Sunday 8 March 2009

Issuing a retraction – I hate WordPress

At TFM&A I made a statement to @jakeisonline that I now wish to retract. It’s something I’ve been saying for over a year now due to a bad experience. Chatting to Jake, I mentioned that I found WordPress frustrating and I have been known to say around the office that in fact I hate WordPress. A pretty strong statement you’ll agree. However I am wrong. This weekend, after some education, I have learnt that I do not hate WordPress. In fact, I am starting to appreciate WordPress’ capabilities. It is however badly thought out and designed WordPress websites that I do indeed hate.

“Why?” you might ask, for I am hoping you are confused as to what horrible experience with WordPress should lead me to such a conclusion. Well in answer, I have been working with a website which has been built using WordPress CMS for almost a year now and have regularly felt like I was banging my head against a brick wall at the limitations to the design. As this was my first experience of WordPress I assumed, wrongly, that this was typical of WordPress in general. The templates, navigation and secondary navigation of this website felt fundamentally at odds, restrictive and clunky. Wanting to figure out how, or rather if, I could improve the general flow of this website and add additional functionality with WordPress plugins I showed the site to @danshilcock.

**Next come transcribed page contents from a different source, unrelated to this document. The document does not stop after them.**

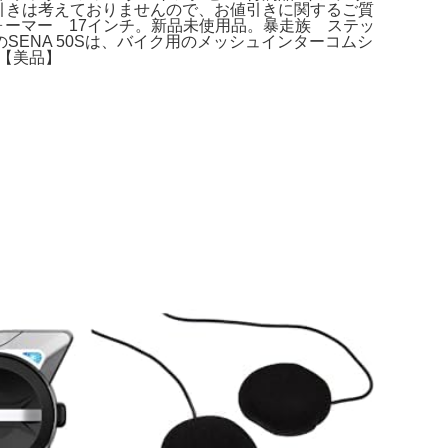
ooth。こちらはお値引きは考えておりませんので、お値引きに関するご質
ヤウォーマー 17インチ。新品未使用品。暴走族 ステッ
.0対応のSENA 50Sは、バイク用のメッシュインターコムシ
み【美品】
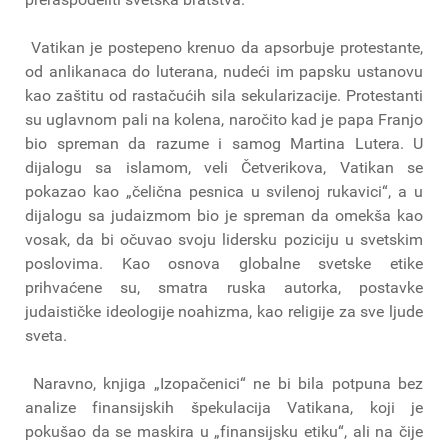
Vatikan je postepeno krenuo da apsorbuje protestante,
od anlikanaca do luterana, nudeći im papsku ustanovu
kao zaštitu od rastačućih sila sekularizacije. Protestanti
su uglavnom pali na kolena, naročito kad je papa Franjo
bio spreman da razume i samog Martina Lutera. U
dijalogu sa islamom, veli Četverikova, Vatikan se
pokazao kao „čelična pesnica u svilenoj rukavici“, a u
dijalogu sa judaizmom bio je spreman da omekša kao
vosak, da bi očuvao svoju lidersku poziciju u svetskim
poslovima. Kao osnova globalne svetske etike
prihvaćene su, smatra ruska autorka, postavke
judaističke ideologije noahizma, kao religije za sve ljude
sveta.
Naravno, knjiga „Izopačenici“ ne bi bila potpuna bez
analize finansijskih špekulacija Vatikana, koji je
pokušao da se maskira u „finansijsku etiku“, ali na čije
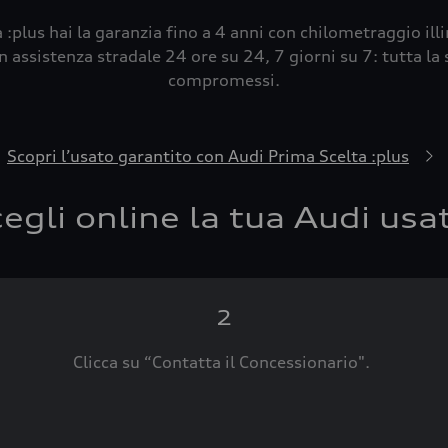
 :plus hai la garanzia fino a 4 anni con chilometraggio ill
 assistenza stradale 24 ore su 24, 7 giorni su 7: tutta la s
compromessi.
Scopri l’usato garantito con Audi Prima Scelta :plus
egli online la tua Audi usa
2
Clicca su “Contatta il Concessionario".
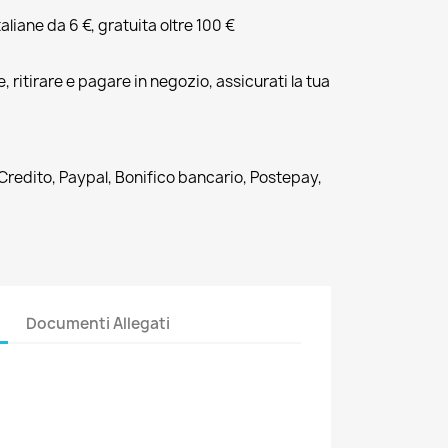
liane da 6 €, gratuita oltre 100 €
, ritirare e pagare in negozio, assicurati la tua
 Credito, Paypal, Bonifico bancario, Postepay,
Documenti Allegati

@danshilcock had shown me a site he had been working on, in WordPress, which made me think that there was something very wrong with the site I was working with. The simple logic of the navigation and page relationships that Dan was showing me was something I needed. Now WordPress seemed simple, intuitive, and based on sound logic. So what was wrong with my site?

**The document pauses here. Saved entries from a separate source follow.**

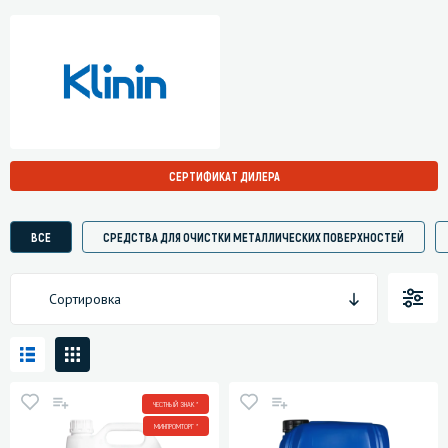
СЕРТИФИКАТ ДИЛЕРА
ВСЕ
СРЕДСТВА ДЛЯ ОЧИСТКИ МЕТАЛЛИЧЕСКИХ ПОВЕРХНОСТЕЙ
Сортировка
ЧЕСТНЫЙ ЗНАК *
МИНПРОМТОРГ *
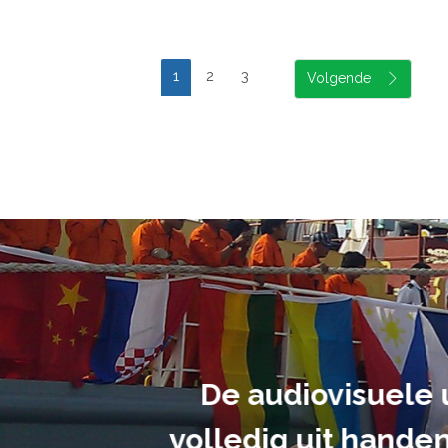
1
2
3
suele uitvoering van ons evene
handen gegeven en dat is een a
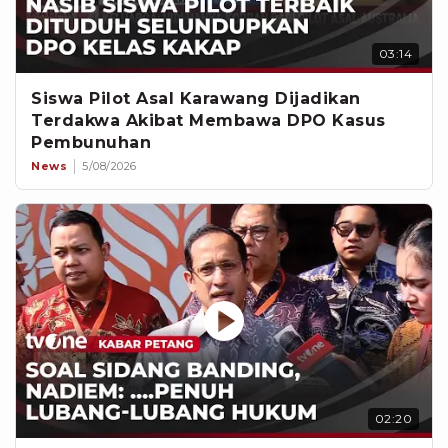
03:14
Siswa Pilot Asal Karawang Dijadikan
Terdakwa Akibat Membawa DPO Kasus
Pembunuhan
News
5/08/2026
02:20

Fundamentally, the site I was working with had not taken advantage of the intuitive nature of WordPress when it was built. The designers had hardcoded the navigation into the homepage template, as well as a box of secondary navigation as a list further down the page. The flexible use of categories and blog rolls within WordPress had been lost. If I want to increase the functionality of the website I am unable to fully utilise the WordPress CMS due to the restrictive design imposed upon the site from conception.

I don’t hate WordPress, I just wish the website I have taken on was designed in such a way that it could take advantage of what WordPress has to offer.

If any web developers out there want to get in touch about improving a WordPress site please feel free!

1 comment:

  1. Cat, I'd be intrigued to know what you think of the default Wordpress.com setups - I would guess that a lot of people use that style of blog / site since it's easy to just click a few options and have a blog without needing to install anything. I admit I've modified mine quite a lot and added pages etc. I wonder if the Wordpress folks need to have a bit of a rethink around the defaults?